# [PAGE TEXT]

Question 70: A 35-year-old man with type 1 diabetes for 18 years presents to the emergency department with a 2-day history of vomiting and abdominal pain. He continued his basal insulin but stopped his mealtime insulin due to poor oral intake. Blood results show: glucose 28.4 mmol/L, pH 7.21, bicarbonate 11 mmol/L, ketones 4.8 mmol/L, sodium 131 mmol/L, potassium 5.2 mmol/L, urea 9.8 mmol/L, creatinine 132 μmol/L. He is started on DKA protocol. After 4 hours of treatment, repeat potassium is 3.1 mmol/L. What is the most appropriate potassium replacement strategy?
A. Add 40 mmol potassium chloride per litre of IV fluid (Correct Answer)

# [GIVEN DATA]
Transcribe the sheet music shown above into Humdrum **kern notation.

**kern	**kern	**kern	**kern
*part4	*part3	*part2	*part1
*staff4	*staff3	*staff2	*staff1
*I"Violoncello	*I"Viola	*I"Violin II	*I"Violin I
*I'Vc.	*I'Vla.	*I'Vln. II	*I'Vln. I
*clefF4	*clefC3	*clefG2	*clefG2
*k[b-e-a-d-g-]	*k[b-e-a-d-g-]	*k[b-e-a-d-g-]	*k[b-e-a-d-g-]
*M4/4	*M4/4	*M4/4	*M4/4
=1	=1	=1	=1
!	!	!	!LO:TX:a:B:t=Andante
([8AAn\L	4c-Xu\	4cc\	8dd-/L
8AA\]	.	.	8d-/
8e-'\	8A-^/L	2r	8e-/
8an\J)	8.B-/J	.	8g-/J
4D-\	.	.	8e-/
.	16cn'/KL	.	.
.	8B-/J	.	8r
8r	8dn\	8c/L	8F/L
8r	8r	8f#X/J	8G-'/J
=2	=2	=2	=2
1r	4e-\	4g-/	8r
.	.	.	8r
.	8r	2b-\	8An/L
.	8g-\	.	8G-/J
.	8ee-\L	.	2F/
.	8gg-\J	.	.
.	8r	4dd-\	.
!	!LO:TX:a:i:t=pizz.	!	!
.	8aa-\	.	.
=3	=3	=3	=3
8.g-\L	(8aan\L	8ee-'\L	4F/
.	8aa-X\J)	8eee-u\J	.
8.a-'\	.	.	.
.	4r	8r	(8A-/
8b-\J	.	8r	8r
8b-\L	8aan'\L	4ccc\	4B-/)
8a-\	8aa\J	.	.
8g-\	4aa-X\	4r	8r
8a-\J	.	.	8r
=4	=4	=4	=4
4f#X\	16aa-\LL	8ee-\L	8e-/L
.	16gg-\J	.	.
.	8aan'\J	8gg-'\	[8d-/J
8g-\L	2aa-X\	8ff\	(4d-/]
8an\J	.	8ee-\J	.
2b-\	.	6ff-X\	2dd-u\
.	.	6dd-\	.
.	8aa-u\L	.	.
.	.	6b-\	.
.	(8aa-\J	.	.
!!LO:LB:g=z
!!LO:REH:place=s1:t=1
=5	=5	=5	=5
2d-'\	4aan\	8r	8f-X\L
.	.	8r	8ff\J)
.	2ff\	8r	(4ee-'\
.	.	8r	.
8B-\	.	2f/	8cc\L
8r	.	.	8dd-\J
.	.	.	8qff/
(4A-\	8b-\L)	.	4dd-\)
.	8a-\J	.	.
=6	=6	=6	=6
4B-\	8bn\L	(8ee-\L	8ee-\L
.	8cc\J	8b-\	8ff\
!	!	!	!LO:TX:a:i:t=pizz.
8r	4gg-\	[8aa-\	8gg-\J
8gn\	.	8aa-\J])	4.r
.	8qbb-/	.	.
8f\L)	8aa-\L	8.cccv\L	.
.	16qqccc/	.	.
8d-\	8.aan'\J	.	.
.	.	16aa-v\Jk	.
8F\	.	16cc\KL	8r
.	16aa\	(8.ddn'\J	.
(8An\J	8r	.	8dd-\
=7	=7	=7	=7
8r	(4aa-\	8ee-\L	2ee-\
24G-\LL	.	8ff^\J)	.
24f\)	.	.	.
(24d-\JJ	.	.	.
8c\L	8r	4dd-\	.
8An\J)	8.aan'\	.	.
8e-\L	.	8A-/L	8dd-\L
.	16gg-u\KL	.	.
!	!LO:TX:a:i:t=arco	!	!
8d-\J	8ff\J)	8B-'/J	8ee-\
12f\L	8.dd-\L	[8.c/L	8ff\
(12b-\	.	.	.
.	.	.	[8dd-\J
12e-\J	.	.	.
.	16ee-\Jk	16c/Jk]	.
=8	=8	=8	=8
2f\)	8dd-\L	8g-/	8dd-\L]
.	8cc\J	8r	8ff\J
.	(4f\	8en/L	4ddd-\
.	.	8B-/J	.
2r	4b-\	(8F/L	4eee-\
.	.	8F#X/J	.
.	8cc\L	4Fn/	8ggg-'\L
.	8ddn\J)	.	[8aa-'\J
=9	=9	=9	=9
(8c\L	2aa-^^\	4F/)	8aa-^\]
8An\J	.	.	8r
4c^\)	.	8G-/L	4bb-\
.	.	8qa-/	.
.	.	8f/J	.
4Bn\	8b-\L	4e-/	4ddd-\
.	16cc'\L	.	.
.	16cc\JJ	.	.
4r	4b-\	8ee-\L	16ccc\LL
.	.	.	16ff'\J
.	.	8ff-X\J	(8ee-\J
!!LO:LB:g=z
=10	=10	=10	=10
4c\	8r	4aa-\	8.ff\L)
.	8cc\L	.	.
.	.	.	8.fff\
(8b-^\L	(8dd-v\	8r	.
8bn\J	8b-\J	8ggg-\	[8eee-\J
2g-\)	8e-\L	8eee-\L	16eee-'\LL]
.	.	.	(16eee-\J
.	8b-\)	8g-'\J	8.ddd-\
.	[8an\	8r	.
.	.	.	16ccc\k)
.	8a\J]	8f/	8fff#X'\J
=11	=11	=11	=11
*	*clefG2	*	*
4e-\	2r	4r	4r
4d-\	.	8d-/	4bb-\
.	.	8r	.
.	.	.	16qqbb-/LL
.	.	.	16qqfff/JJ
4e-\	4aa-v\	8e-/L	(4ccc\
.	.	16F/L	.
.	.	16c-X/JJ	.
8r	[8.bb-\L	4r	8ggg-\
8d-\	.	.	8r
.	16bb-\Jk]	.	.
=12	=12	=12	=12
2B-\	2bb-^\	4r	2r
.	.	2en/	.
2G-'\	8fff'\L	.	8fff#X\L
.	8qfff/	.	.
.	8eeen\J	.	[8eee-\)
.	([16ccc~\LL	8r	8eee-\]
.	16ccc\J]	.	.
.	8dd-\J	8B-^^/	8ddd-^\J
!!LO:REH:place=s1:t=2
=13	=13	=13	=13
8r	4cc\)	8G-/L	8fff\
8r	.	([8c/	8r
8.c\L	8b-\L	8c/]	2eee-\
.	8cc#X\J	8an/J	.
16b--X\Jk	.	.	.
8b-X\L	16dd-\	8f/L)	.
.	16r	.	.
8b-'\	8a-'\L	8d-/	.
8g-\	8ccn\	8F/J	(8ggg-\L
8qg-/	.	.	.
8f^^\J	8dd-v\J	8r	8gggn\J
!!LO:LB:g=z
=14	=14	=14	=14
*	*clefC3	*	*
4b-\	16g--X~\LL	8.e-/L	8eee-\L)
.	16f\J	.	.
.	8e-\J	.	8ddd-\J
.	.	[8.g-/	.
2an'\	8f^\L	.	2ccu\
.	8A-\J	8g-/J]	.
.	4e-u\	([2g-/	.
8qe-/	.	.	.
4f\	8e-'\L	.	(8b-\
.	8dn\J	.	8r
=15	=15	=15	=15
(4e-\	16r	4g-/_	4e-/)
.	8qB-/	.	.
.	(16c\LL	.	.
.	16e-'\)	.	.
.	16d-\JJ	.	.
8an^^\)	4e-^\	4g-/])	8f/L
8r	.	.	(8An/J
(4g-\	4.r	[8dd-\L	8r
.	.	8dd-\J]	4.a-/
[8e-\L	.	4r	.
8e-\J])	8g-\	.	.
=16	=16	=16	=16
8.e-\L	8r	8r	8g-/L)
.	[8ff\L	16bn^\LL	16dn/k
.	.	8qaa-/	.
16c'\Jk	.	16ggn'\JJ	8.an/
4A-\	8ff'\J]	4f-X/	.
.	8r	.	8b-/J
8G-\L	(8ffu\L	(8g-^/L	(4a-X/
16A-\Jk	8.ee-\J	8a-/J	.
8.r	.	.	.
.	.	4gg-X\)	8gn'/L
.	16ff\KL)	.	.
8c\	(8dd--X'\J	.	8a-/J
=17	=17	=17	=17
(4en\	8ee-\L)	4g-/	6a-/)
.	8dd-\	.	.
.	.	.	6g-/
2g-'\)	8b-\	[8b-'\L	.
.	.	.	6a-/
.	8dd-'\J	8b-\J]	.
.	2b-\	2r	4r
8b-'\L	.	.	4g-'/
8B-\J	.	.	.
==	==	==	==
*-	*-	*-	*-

# [TASK INSTRUCTIONS]
List every measurement given after "Blood results show:" in the exam question above, along with its value.

# [RESULT OF THE TASK]
- Glucose: 28.4 mmol/L
- pH: 7.21
- Bicarbonate: 11 mmol/L
- Ketones: 4.8 mmol/L
- Sodium: 131 mmol/L
- Potassium: 5.2 mmol/L
- Urea: 9.8 mmol/L
- Creatinine: 132 μmol/L